Sang gubernur memang pernah bertahun-tahun bersekolah di Mesir. Di universitas paling hebat di sana: Al Azhar. Bukan hanya paling hebat, tapi juga salah satu yang tertua di dunia.
Dari Al Azhar pula, sang gubernur meraih gelar doktor. Untuk ilmu yang sangat sulit: tafsir Alquran. Inilah satu-satunya kepala pemerintahan di Indonesia yang hafal Alquran. Dengan artinya, dengan maknanya, dan dengan tafsirnya.
Mesir memang mirip dengan Indonesia. Di bidang politik. Dan persnya. Pernah lama diperintah secara otoriter. Lalu, terjadi reformasi. Bedanya: Demokrasi di Indonesia mengarah ke berhasil. Di Mesir masih sulit ditafsirkan.

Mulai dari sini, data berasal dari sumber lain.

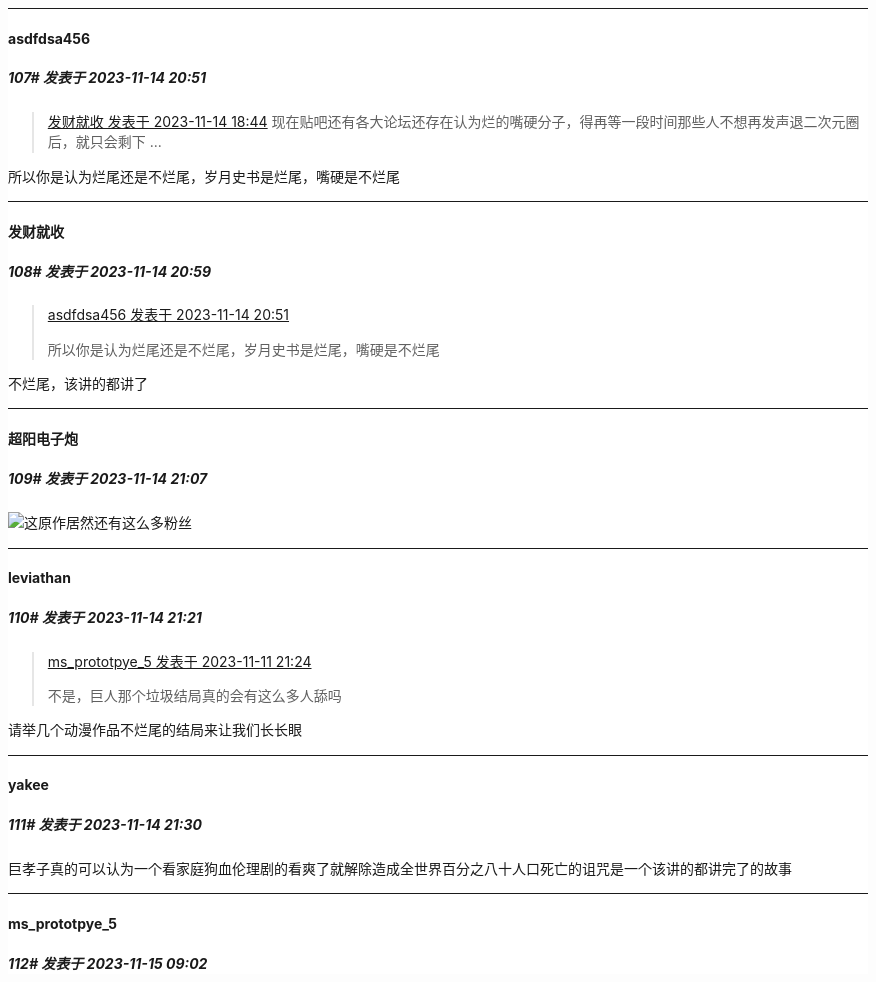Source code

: *****

####  asdfdsa456  
##### 107#       发表于 2023-11-14 20:51

<blockquote><a href="httphttps://bbs.saraba1st.com/2b/forum.php?mod=redirect&amp;goto=findpost&amp;pid=63041251&amp;ptid=2154081" target="_blank">发财就收 发表于 2023-11-14 18:44</a>
现在贴吧还有各大论坛还存在认为烂的嘴硬分子，得再等一段时间那些人不想再发声退二次元圈后，就只会剩下 ...</blockquote>
所以你是认为烂尾还是不烂尾，岁月史书是烂尾，嘴硬是不烂尾


*****

####  发财就收  
##### 108#       发表于 2023-11-14 20:59

<blockquote><a href="httphttps://bbs.saraba1st.com/2b/forum.php?mod=redirect&amp;goto=findpost&amp;pid=63042351&amp;ptid=2154081" target="_blank">asdfdsa456 发表于 2023-11-14 20:51</a>

所以你是认为烂尾还是不烂尾，岁月史书是烂尾，嘴硬是不烂尾</blockquote>
不烂尾，该讲的都讲了


*****

####  超阳电子炮  
##### 109#       发表于 2023-11-14 21:07

<img src="https://static.saraba1st.com/image/smiley/face2017/112.png" referrerpolicy="no-referrer">这原作居然还有这么多粉丝


*****

####  leviathan  
##### 110#       发表于 2023-11-14 21:21

<blockquote><a href="httphttps://bbs.saraba1st.com/2b/forum.php?mod=redirect&amp;goto=findpost&amp;pid=63016660&amp;ptid=2154081" target="_blank">ms_prototpye_5 发表于 2023-11-11 21:24</a>

不是，巨人那个垃圾结局真的会有这么多人舔吗</blockquote>
请举几个动漫作品不烂尾的结局来让我们长长眼


*****

####  yakee  
##### 111#       发表于 2023-11-14 21:30

巨孝子真的可以认为一个看家庭狗血伦理剧的看爽了就解除造成全世界百分之八十人口死亡的诅咒是一个该讲的都讲完了的故事


*****

####  ms_prototpye_5  
##### 112#       发表于 2023-11-15 09:02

”Di zaman otoriter dulu,” ujar sang gubernur di depan peserta puncak peringatan Hari Pers Nasional itu, ”tidak ada orang yang percaya berita koran.” Gubernur sepertinya ingin mengingatkan berita koran di Indonesia pada zaman Presiden Soeharto. Sama. Tidak bisa dipercaya. Semua berita harus sesuai dengan kehendak penguasa.
”Satu-satunya berita yang masih bisa dipercaya hanyalah berita yang dimuat di halaman 10,” ujar sang gubernur.